WHAT YOU WILL DO | Recast every line of the material as a JSON list of strings, one string per line, leaving out blank lines.

GIVEN ENTRIES |

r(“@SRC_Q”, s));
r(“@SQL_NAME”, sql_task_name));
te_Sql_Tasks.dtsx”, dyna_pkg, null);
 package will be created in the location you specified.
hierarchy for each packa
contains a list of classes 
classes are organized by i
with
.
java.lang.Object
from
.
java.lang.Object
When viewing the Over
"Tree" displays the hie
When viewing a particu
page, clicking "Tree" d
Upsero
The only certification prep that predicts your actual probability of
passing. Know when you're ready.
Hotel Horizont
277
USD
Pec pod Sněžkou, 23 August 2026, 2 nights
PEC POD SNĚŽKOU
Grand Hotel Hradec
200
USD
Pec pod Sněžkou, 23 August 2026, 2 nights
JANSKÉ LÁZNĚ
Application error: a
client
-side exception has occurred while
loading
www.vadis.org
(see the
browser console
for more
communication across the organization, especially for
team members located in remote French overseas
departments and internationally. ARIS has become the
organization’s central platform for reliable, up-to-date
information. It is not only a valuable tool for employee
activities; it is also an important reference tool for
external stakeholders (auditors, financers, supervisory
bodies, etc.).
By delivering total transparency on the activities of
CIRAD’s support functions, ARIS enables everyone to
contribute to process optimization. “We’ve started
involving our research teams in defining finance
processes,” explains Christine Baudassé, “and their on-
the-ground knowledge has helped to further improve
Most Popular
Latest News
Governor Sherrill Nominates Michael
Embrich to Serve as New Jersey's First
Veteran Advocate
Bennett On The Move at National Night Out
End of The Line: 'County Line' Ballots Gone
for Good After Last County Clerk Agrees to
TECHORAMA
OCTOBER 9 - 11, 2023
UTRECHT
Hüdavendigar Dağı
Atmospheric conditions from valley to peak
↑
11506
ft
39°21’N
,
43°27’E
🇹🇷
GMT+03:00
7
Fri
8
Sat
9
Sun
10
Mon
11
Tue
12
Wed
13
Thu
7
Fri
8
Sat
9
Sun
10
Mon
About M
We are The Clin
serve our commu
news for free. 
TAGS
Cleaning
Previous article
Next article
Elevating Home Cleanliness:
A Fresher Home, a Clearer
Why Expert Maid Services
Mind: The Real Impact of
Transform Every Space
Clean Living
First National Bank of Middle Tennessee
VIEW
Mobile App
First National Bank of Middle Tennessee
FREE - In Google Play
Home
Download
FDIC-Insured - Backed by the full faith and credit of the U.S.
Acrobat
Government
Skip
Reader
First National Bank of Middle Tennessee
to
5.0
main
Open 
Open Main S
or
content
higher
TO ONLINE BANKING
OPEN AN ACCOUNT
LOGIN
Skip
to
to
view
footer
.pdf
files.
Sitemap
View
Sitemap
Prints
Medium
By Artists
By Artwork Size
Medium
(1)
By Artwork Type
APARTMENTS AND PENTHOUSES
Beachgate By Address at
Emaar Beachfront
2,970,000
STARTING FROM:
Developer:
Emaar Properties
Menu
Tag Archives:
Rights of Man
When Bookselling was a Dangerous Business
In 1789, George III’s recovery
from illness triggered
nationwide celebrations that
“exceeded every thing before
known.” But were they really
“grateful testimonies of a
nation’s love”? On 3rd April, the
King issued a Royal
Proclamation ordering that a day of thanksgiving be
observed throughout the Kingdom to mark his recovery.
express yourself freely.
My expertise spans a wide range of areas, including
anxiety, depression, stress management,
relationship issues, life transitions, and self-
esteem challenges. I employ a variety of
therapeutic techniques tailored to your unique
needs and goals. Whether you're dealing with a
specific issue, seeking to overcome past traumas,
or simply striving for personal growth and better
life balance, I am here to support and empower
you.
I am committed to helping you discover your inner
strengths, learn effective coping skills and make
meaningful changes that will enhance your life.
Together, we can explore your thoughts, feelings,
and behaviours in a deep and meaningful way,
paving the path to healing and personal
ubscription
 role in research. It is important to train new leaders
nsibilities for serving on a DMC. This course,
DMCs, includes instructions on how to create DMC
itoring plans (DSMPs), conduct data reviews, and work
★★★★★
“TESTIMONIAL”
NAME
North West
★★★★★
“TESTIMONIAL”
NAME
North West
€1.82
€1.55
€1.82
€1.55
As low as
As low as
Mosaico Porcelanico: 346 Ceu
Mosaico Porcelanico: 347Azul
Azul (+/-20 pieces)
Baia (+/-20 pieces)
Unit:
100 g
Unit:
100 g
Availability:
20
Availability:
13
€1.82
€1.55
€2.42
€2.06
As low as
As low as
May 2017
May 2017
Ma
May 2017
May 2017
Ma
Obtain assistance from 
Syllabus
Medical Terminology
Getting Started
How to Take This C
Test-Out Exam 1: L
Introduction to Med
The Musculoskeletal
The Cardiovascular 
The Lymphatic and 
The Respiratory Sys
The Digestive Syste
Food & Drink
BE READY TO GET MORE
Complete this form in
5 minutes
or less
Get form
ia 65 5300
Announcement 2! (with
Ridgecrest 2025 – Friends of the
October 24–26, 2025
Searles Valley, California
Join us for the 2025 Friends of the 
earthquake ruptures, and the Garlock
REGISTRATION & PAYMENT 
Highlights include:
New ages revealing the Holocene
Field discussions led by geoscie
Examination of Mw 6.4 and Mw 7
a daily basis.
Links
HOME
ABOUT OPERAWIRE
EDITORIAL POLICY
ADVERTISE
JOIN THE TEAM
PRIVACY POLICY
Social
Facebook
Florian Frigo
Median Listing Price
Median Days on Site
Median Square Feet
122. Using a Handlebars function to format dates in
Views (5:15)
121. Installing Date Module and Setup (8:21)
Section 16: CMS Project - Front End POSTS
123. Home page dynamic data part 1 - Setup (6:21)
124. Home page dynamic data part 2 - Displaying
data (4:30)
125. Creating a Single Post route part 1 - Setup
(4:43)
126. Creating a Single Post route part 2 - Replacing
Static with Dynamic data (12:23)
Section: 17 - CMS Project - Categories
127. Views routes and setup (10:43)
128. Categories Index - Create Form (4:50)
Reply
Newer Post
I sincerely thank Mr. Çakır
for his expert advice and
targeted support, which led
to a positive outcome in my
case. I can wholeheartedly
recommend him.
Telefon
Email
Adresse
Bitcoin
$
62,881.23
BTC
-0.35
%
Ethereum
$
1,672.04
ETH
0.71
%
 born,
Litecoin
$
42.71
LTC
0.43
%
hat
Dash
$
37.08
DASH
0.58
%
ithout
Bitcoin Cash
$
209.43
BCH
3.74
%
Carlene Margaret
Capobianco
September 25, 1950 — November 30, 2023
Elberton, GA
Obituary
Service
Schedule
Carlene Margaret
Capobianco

RESULT |
[
  "r(“@SRC_Q”, s));",
  "r(“@SQL_NAME”, sql_task_name));",
  "te_Sql_Tasks.dtsx”, dyna_pkg, null);",
  " package will be created in the location you specified.",
  "hierarchy for each packa",
  "contains a list of classes ",
  "classes are organized by i",
  "with",
  ".",
  "java.lang.Object",
  "from",
  ".",
  "java.lang.Object",
  "When viewing the Over",
  "\"Tree\" displays the hie",
  "When viewing a particu",
  "page, clicking \"Tree\" d",
  "Upsero",
  "The only certification prep that predicts your actual probability of",
  "passing. Know when you're ready.",
  "Hotel Horizont",
  "277",
  "USD",
  "Pec pod Sněžkou, 23 August 2026, 2 nights",
  "PEC POD SNĚŽKOU",
  "Grand Hotel Hradec",
  "200",
  "USD",
  "Pec pod Sněžkou, 23 August 2026, 2 nights",
  "JANSKÉ LÁZNĚ",
  "Application error: a",
  "client",
  "-side exception has occurred while",
  "loading",
  "www.vadis.org",
  "(see the",
  "browser console",
  "for more",
  "communication across the organization, especially for",
  "team members located in remote French overseas",
  "departments and internationally. ARIS has become the",
  "organization’s central platform for reliable, up-to-date",
  "information. It is not only a valuable tool for employee",
  "activities; it is also an important reference tool for",
  "external stakeholders (auditors, financers, supervisory",
  "bodies, etc.).",
  "By delivering total transparency on the activities of",
  "CIRAD’s support functions, ARIS enables everyone to",
  "contribute to process optimization. “We’ve started",
  "involving our research teams in defining finance",
  "processes,” explains Christine Baudassé, “and their on-",
  "the-ground knowledge has helped to further improve",
  "Most Popular",
  "Latest News",
  "Governor Sherrill Nominates Michael",
  "Embrich to Serve as New Jersey's First",
  "Veteran Advocate",
  "Bennett On The Move at National Night Out",
  "End of The Line: 'County Line' Ballots Gone",
  "for Good After Last County Clerk Agrees to",
  "TECHORAMA",
  "OCTOBER 9 - 11, 2023",
  "UTRECHT",
  "Hüdavendigar Dağı",
  "Atmospheric conditions from valley to peak",
  "↑",
  "11506",
  "ft",
  "39°21’N",
  ",",
  "43°27’E",
  "🇹🇷",
  "GMT+03:00",
  "7",
  "Fri",
  "8",
  "Sat",
  "9",
  "Sun",
  "10",
  "Mon",
  "11",
  "Tue",
  "12",
  "Wed",
  "13",
  "Thu",
  "7",
  "Fri",
  "8",
  "Sat",
  "9",
  "Sun",
  "10",
  "Mon",
  "About M",
  "We are The Clin",
  "serve our commu",
  "news for free. ",
  "TAGS",
  "Cleaning",
  "Previous article",
  "Next article",
  "Elevating Home Cleanliness:",
  "A Fresher Home, a Clearer",
  "Why Expert Maid Services",
  "Mind: The Real Impact of",
  "Transform Every Space",
  "Clean Living",
  "First National Bank of Middle Tennessee",
  "VIEW",
  "Mobile App",
  "First National Bank of Middle Tennessee",
  "FREE - In Google Play",
  "Home",
  "Download",
  "FDIC-Insured - Backed by the full faith and credit of the U.S.",
  "Acrobat",
  "Government",
  "Skip",
  "Reader",
  "First National Bank of Middle Tennessee",
  "to",
  "5.0",
  "main",
  "Open ",
  "Open Main S",
  "or",
  "content",
  "higher",
  "TO ONLINE BANKING",
  "OPEN AN ACCOUNT",
  "LOGIN",
  "Skip",
  "to",
  "to",
  "view",
  "footer",
  ".pdf",
  "files.",
  "Sitemap",
  "View",
  "Sitemap",
  "Prints",
  "Medium",
  "By Artists",
  "By Artwork Size",
  "Medium",
  "(1)",
  "By Artwork Type",
  "APARTMENTS AND PENTHOUSES",
  "Beachgate By Address at",
  "Emaar Beachfront",
  "2,970,000",
  "STARTING FROM:",
  "Developer:",
  "Emaar Properties",
  "Menu",
  "Tag Archives:",
  "Rights of Man",
  "When Bookselling was a Dangerous Business",
  "In 1789, George III’s recovery",
  "from illness triggered",
  "nationwide celebrations that",
  "“exceeded every thing before",
  "known.” But were they really",
  "“grateful testimonies of a",
  "nation’s love”? On 3rd April, the",
  "King issued a Royal",
  "Proclamation ordering that a day of thanksgiving be",
  "observed throughout the Kingdom to mark his recovery.",
  "express yourself freely.",
  "My expertise spans a wide range of areas, including",
  "anxiety, depression, stress management,",
  "relationship issues, life transitions, and self-",
  "esteem challenges. I employ a variety of",
  "therapeutic techniques tailored to your unique",
  "needs and goals. Whether you're dealing with a",
  "specific issue, seeking to overcome past traumas,",
  "or simply striving for personal growth and better",
  "life balance, I am here to support and empower",
  "you.",
  "I am committed to helping you discover your inner",
  "strengths, learn effective coping skills and make",
  "meaningful changes that will enhance your life.",
  "Together, we can explore your thoughts, feelings,",
  "and behaviours in a deep and meaningful way,",
  "paving the path to healing and personal",
  "ubscription",
  " role in research. It is important to train new leaders",
  "nsibilities for serving on a DMC. This course,",
  "DMCs, includes instructions on how to create DMC",
  "itoring plans (DSMPs), conduct data reviews, and work",
  "★★★★★",
  "“TESTIMONIAL”",
  "NAME",
  "North West",
  "★★★★★",
  "“TESTIMONIAL”",
  "NAME",
  "North West",
  "€1.82",
  "€1.55",
  "€1.82",
  "€1.55",
  "As low as",
  "As low as",
  "Mosaico Porcelanico: 346 Ceu",
  "Mosaico Porcelanico: 347Azul",
  "Azul (+/-20 pieces)",
  "Baia (+/-20 pieces)",
  "Unit:",
  "100 g",
  "Unit:",
  "100 g",
  "Availability:",
  "20",
  "Availability:",
  "13",
  "€1.82",
  "€1.55",
  "€2.42",
  "€2.06",
  "As low as",
  "As low as",
  "May 2017",
  "May 2017",
  "Ma",
  "May 2017",
  "May 2017",
  "Ma",
  "Obtain assistance from ",
  "Syllabus",
  "Medical Terminology",
  "Getting Started",
  "How to Take This C",
  "Test-Out Exam 1: L",
  "Introduction to Med",
  "The Musculoskeletal",
  "The Cardiovascular ",
  "The Lymphatic and ",
  "The Respiratory Sys",
  "The Digestive Syste",
  "Food & Drink",
  "BE READY TO GET MORE",
  "Complete this form in",
  "5 minutes",
  "or less",
  "Get form",
  "ia 65 5300",
  "Announcement 2! (with",
  "Ridgecrest 2025 – Friends of the",
  "October 24–26, 2025",
  "Searles Valley, California",
  "Join us for the 2025 Friends of the ",
  "earthquake ruptures, and the Garlock",
  "REGISTRATION & PAYMENT ",
  "Highlights include:",
  "New ages revealing the Holocene",
  "Field discussions led by geoscie",
  "Examination of Mw 6.4 and Mw 7",
  "a daily basis.",
  "Links",
  "HOME",
  "ABOUT OPERAWIRE",
  "EDITORIAL POLICY",
  "ADVERTISE",
  "JOIN THE TEAM",
  "PRIVACY POLICY",
  "Social",
  "Facebook",
  "Florian Frigo",
  "Median Listing Price",
  "Median Days on Site",
  "Median Square Feet",
  "122. Using a Handlebars function to format dates in",
  "Views (5:15)",
  "121. Installing Date Module and Setup (8:21)",
  "Section 16: CMS Project - Front End POSTS",
  "123. Home page dynamic data part 1 - Setup (6:21)",
  "124. Home page dynamic data part 2 - Displaying",
  "data (4:30)",
  "125. Creating a Single Post route part 1 - Setup",
  "(4:43)",
  "126. Creating a Single Post route part 2 - Replacing",
  "Static with Dynamic data (12:23)",
  "Section: 17 - CMS Project - Categories",
  "127. Views routes and setup (10:43)",
  "128. Categories Index - Create Form (4:50)",
  "Reply",
  "Newer Post",
  "I sincerely thank Mr. Çakır",
  "for his expert advice and",
  "targeted support, which led",
  "to a positive outcome in my",
  "case. I can wholeheartedly",
  "recommend him.",
  "Telefon",
  "Email",
  "Adresse",
  "Bitcoin",
  "$",
  "62,881.23",
  "BTC",
  "-0.35",
  "%",
  "Ethereum",
  "$",
  "1,672.04",
  "ETH",
  "0.71",
  "%",
  " born,",
  "Litecoin",
  "$",
  "42.71",
  "LTC",
  "0.43",
  "%",
  "hat",
  "Dash",
  "$",
  "37.08",
  "DASH",
  "0.58",
  "%",
  "ithout",
  "Bitcoin Cash",
  "$",
  "209.43",
  "BCH",
  "3.74",
  "%",
  "Carlene Margaret",
  "Capobianco",
  "September 25, 1950 — November 30, 2023",
  "Elberton, GA",
  "Obituary",
  "Service",
  "Schedule",
  "Carlene Margaret",
  "Capobianco"
]